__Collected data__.
—————
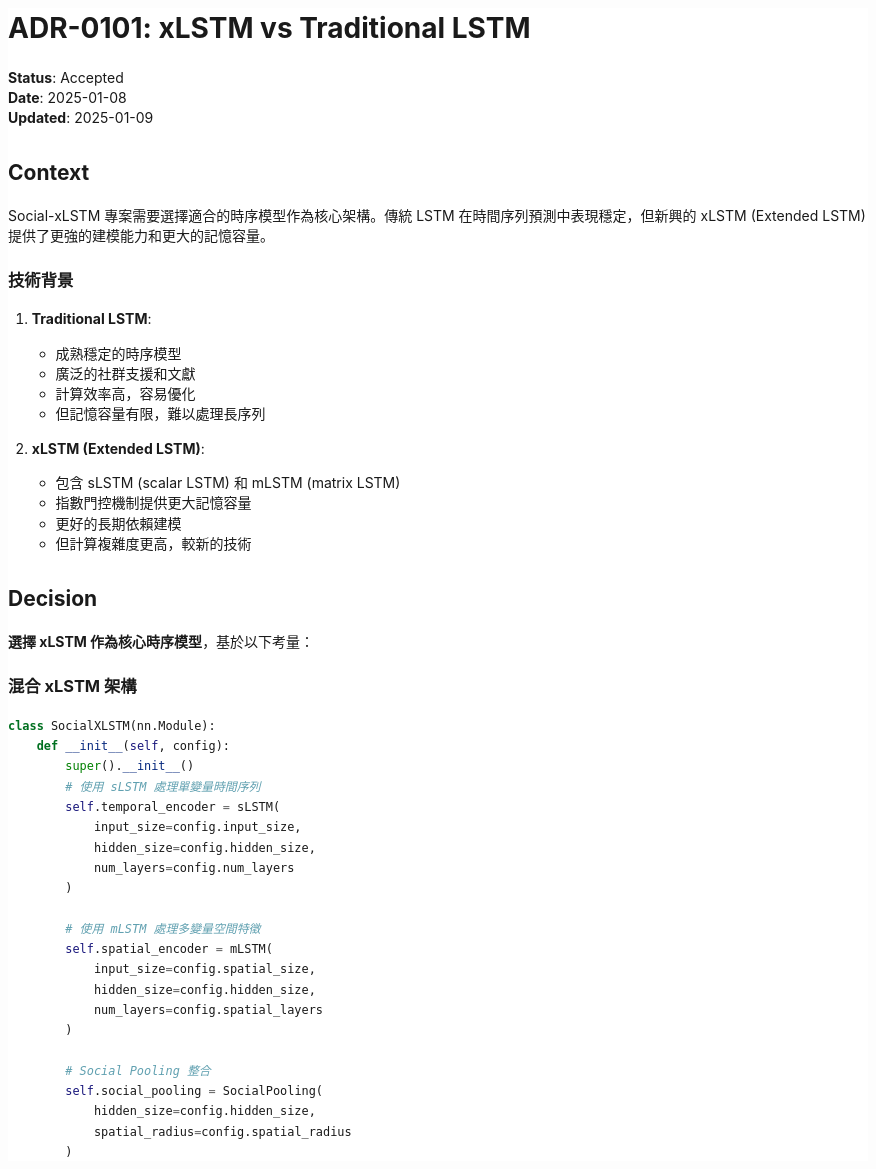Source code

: # ADR-0101: xLSTM vs Traditional LSTM

**Status**: Accepted  
**Date**: 2025-01-08  
**Updated**: 2025-01-09  

## Context

Social-xLSTM 專案需要選擇適合的時序模型作為核心架構。傳統 LSTM 在時間序列預測中表現穩定，但新興的 xLSTM (Extended LSTM) 提供了更強的建模能力和更大的記憶容量。

### 技術背景

1. **Traditional LSTM**:
   - 成熟穩定的時序模型
   - 廣泛的社群支援和文獻
   - 計算效率高，容易優化
   - 但記憶容量有限，難以處理長序列

2. **xLSTM (Extended LSTM)**:
   - 包含 sLSTM (scalar LSTM) 和 mLSTM (matrix LSTM)
   - 指數門控機制提供更大記憶容量
   - 更好的長期依賴建模
   - 但計算複雜度更高，較新的技術

## Decision

**選擇 xLSTM 作為核心時序模型**，基於以下考量：

### 混合 xLSTM 架構

```python
class SocialXLSTM(nn.Module):
    def __init__(self, config):
        super().__init__()
        # 使用 sLSTM 處理單變量時間序列
        self.temporal_encoder = sLSTM(
            input_size=config.input_size,
            hidden_size=config.hidden_size,
            num_layers=config.num_layers
        )
        
        # 使用 mLSTM 處理多變量空間特徵
        self.spatial_encoder = mLSTM(
            input_size=config.spatial_size,
            hidden_size=config.hidden_size,
            num_layers=config.spatial_layers
        )
        
        # Social Pooling 整合
        self.social_pooling = SocialPooling(
            hidden_size=config.hidden_size,
            spatial_radius=config.spatial_radius
        )
```
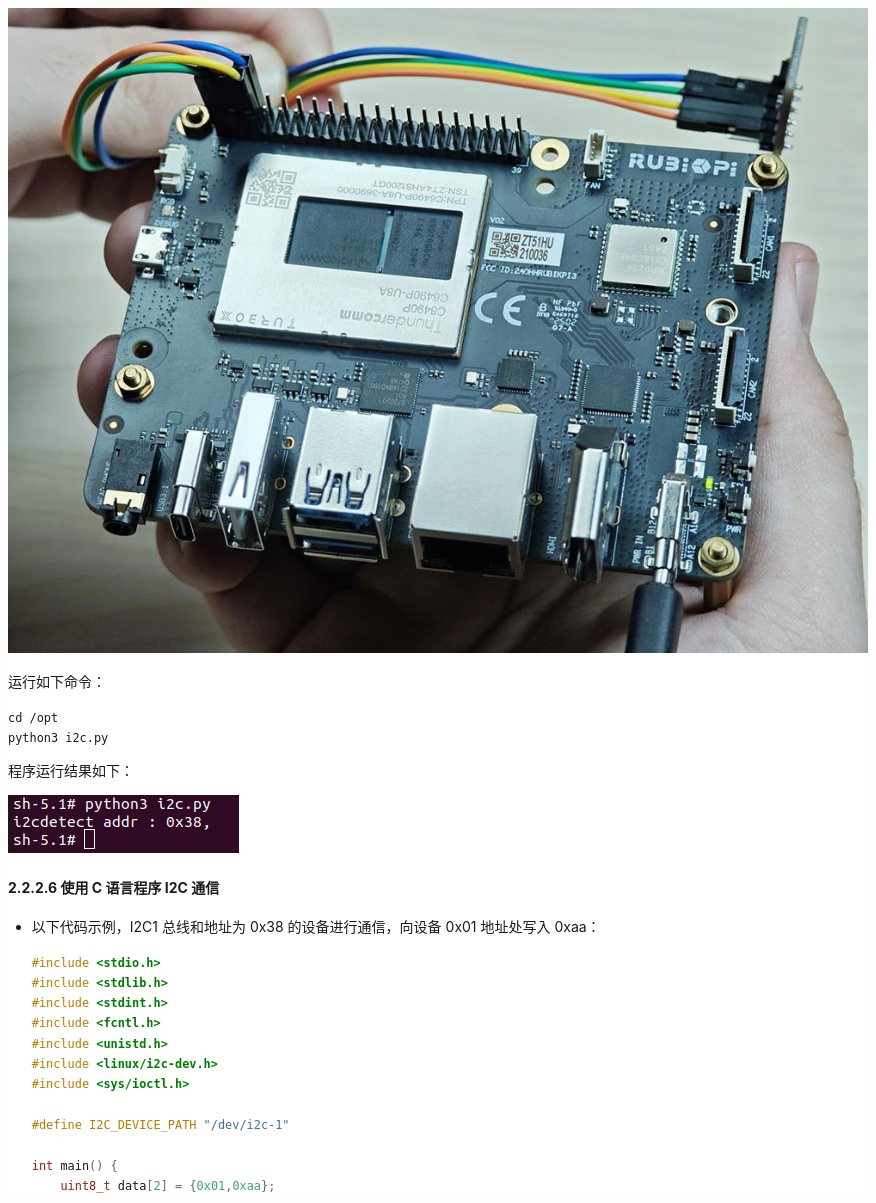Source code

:   ![](images/20250314-155532-3.jpg)

  运行如下命令：

  ```shell showLineNumbers
  cd /opt
  python3 i2c.py 
  ```

  程序运行结果如下：

  ![](images/image-87.jpg)

#### 2.2.2.6 使用 C 语言程序 I2C 通信

* 以下代码示例，I2C1 总线和地址为 0x38 的设备进行通信，向设备 0x01 地址处写入 0xaa：

  ```c showLineNumbers
  #include <stdio.h>
  #include <stdlib.h>
  #include <stdint.h>
  #include <fcntl.h>
  #include <unistd.h>
  #include <linux/i2c-dev.h>
  #include <sys/ioctl.h>

  #define I2C_DEVICE_PATH "/dev/i2c-1"

  int main() {
      uint8_t data[2] = {0x01,0xaa};

  ```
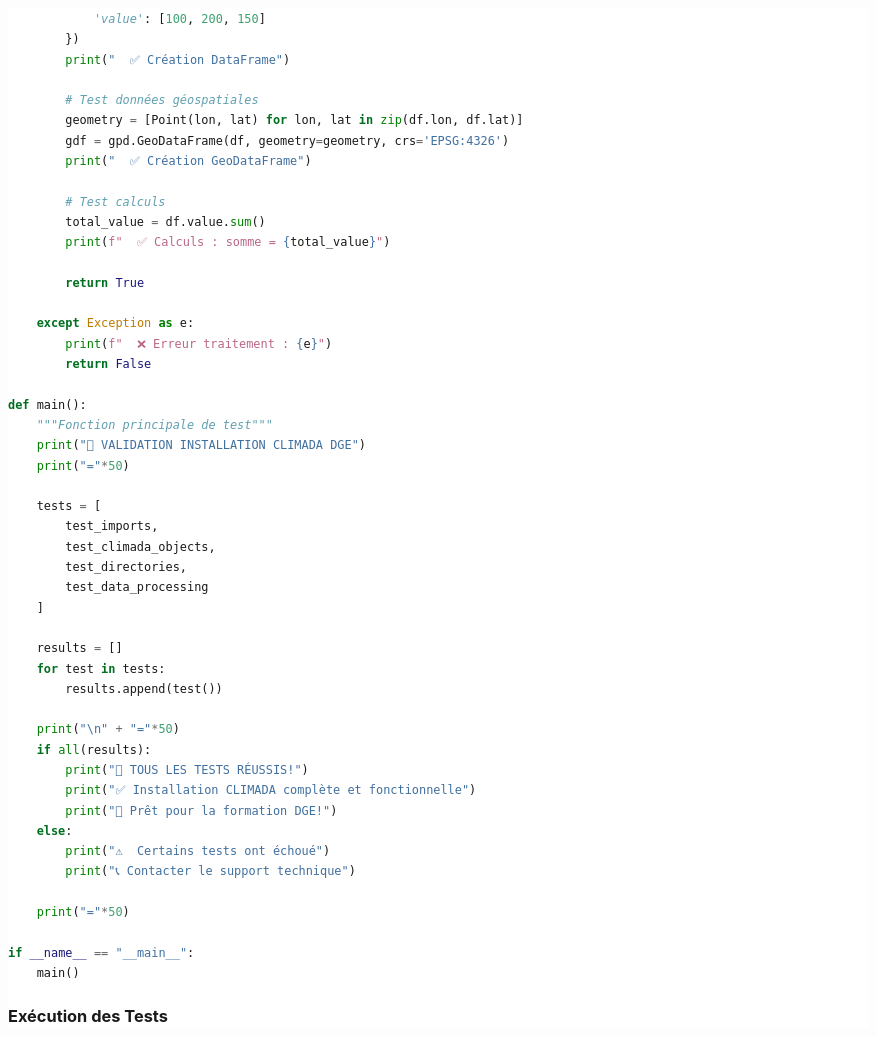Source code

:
 ```python
            'value': [100, 200, 150]
        })
        print("  ✅ Création DataFrame")

        # Test données géospatiales
        geometry = [Point(lon, lat) for lon, lat in zip(df.lon, df.lat)]
        gdf = gpd.GeoDataFrame(df, geometry=geometry, crs='EPSG:4326')
        print("  ✅ Création GeoDataFrame")

        # Test calculs
        total_value = df.value.sum()
        print(f"  ✅ Calculs : somme = {total_value}")

        return True

    except Exception as e:
        print(f"  ❌ Erreur traitement : {e}")
        return False

def main():
    """Fonction principale de test"""
    print("🚀 VALIDATION INSTALLATION CLIMADA DGE")
    print("="*50)

    tests = [
        test_imports,
        test_climada_objects,
        test_directories,
        test_data_processing
    ]

    results = []
    for test in tests:
        results.append(test())

    print("\n" + "="*50)
    if all(results):
        print("🎉 TOUS LES TESTS RÉUSSIS!")
        print("✅ Installation CLIMADA complète et fonctionnelle")
        print("🚀 Prêt pour la formation DGE!")
    else:
        print("⚠️  Certains tests ont échoué")
        print("📞 Contacter le support technique")

    print("="*50)

if __name__ == "__main__":
    main()
```

### **Exécution des Tests**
—————
__PROBLEM REQUIREMENTS__.
Answer with a single number: how many lines in the data above have the string "images" in them?

__ANSWER__.
2